# Input records

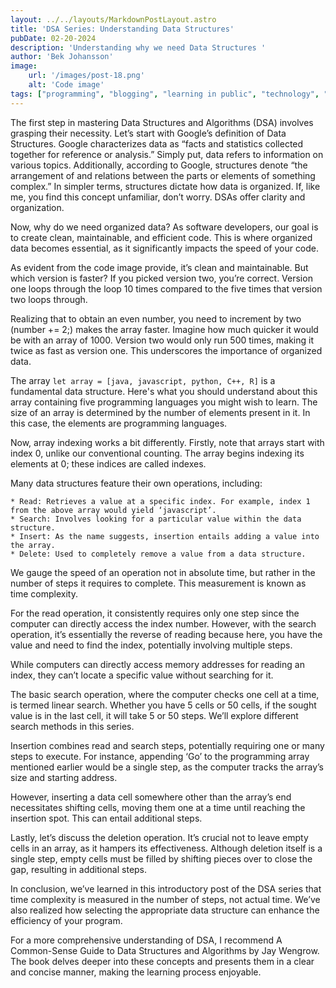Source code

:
 ```yaml
---
layout: ../../layouts/MarkdownPostLayout.astro
title: 'DSA Series: Understanding Data Structures'
pubDate: 02-20-2024
description: 'Understanding why we need Data Structures '
author: 'Bek Johansson'
image:
    url: '/images/post-18.png'
    alt: 'Code image'
tags: ["programming", "blogging", "learning in public", "technology", "DSA"]
---
```


The first step in mastering Data Structures and Algorithms (DSA) involves grasping their necessity. Let’s start with Google’s definition of Data Structures. Google characterizes data as “facts and statistics collected together for reference or analysis.” Simply put, data refers to information on various topics. Additionally, according to Google, structures denote “the arrangement of and relations between the parts or elements of something complex.” In simpler terms, structures dictate how data is organized. If, like me, you find this concept unfamiliar, don’t worry. DSAs offer clarity and organization.

Now, why do we need organized data? As software developers, our goal is to create clean, maintainable, and efficient code. This is where organized data becomes essential, as it significantly impacts the speed of your code.

As evident from the code image provide, it’s clean and maintainable. But which version is faster? If you picked version two, you’re correct. Version one loops through the loop 10 times compared to the five times that version two loops through.

Realizing that to obtain an even number, you need to increment by two (number += 2;) makes the array faster. Imagine how much quicker it would be with an array of 1000. Version two would only run 500 times, making it twice as fast as version one. This underscores the importance of organized data.

The array `let array = [java, javascript, python, C++, R]` is a fundamental data structure. Here's what you should understand about this array containing five programming languages you might wish to learn. The size of an array is determined by the number of elements present in it. In this case, the elements are programming languages.

Now, array indexing works a bit differently. Firstly, note that arrays start with index 0, unlike our conventional counting. The array begins indexing its elements at 0; these indices are called indexes.

Many data structures feature their own operations, including:

	* Read: Retrieves a value at a specific index. For example, index 1 from the above array would yield ‘javascript’.
	* Search: Involves looking for a particular value within the data structure.
	* Insert: As the name suggests, insertion entails adding a value into the array.
	* Delete: Used to completely remove a value from a data structure.

We gauge the speed of an operation not in absolute time, but rather in the number of steps it requires to complete. This measurement is known as time complexity.

For the read operation, it consistently requires only one step since the computer can directly access the index number. However, with the search operation, it’s essentially the reverse of reading because here, you have the value and need to find the index, potentially involving multiple steps.

While computers can directly access memory addresses for reading an index, they can’t locate a specific value without searching for it.

The basic search operation, where the computer checks one cell at a time, is termed linear search. Whether you have 5 cells or 50 cells, if the sought value is in the last cell, it will take 5 or 50 steps. We’ll explore different search methods in this series.

Insertion combines read and search steps, potentially requiring one or many steps to execute. For instance, appending ‘Go’ to the programming array mentioned earlier would be a single step, as the computer tracks the array’s size and starting address.

However, inserting a data cell somewhere other than the array’s end necessitates shifting cells, moving them one at a time until reaching the insertion spot. This can entail additional steps.

Lastly, let’s discuss the deletion operation. It’s crucial not to leave empty cells in an array, as it hampers its effectiveness. Although deletion itself is a single step, empty cells must be filled by shifting pieces over to close the gap, resulting in additional steps.

In conclusion, we’ve learned in this introductory post of the DSA series that time complexity is measured in the number of steps, not actual time. We’ve also realized how selecting the appropriate data structure can enhance the efficiency of your program.

For a more comprehensive understanding of DSA, I recommend A Common-Sense Guide to Data Structures and Algorithms by Jay Wengrow. The book delves deeper into these concepts and presents them in a clear and concise manner, making the learning process enjoyable.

# Work request
Within the data above, how many lines include "javascript"? The number alone is the answer.

# Result for this exercise
2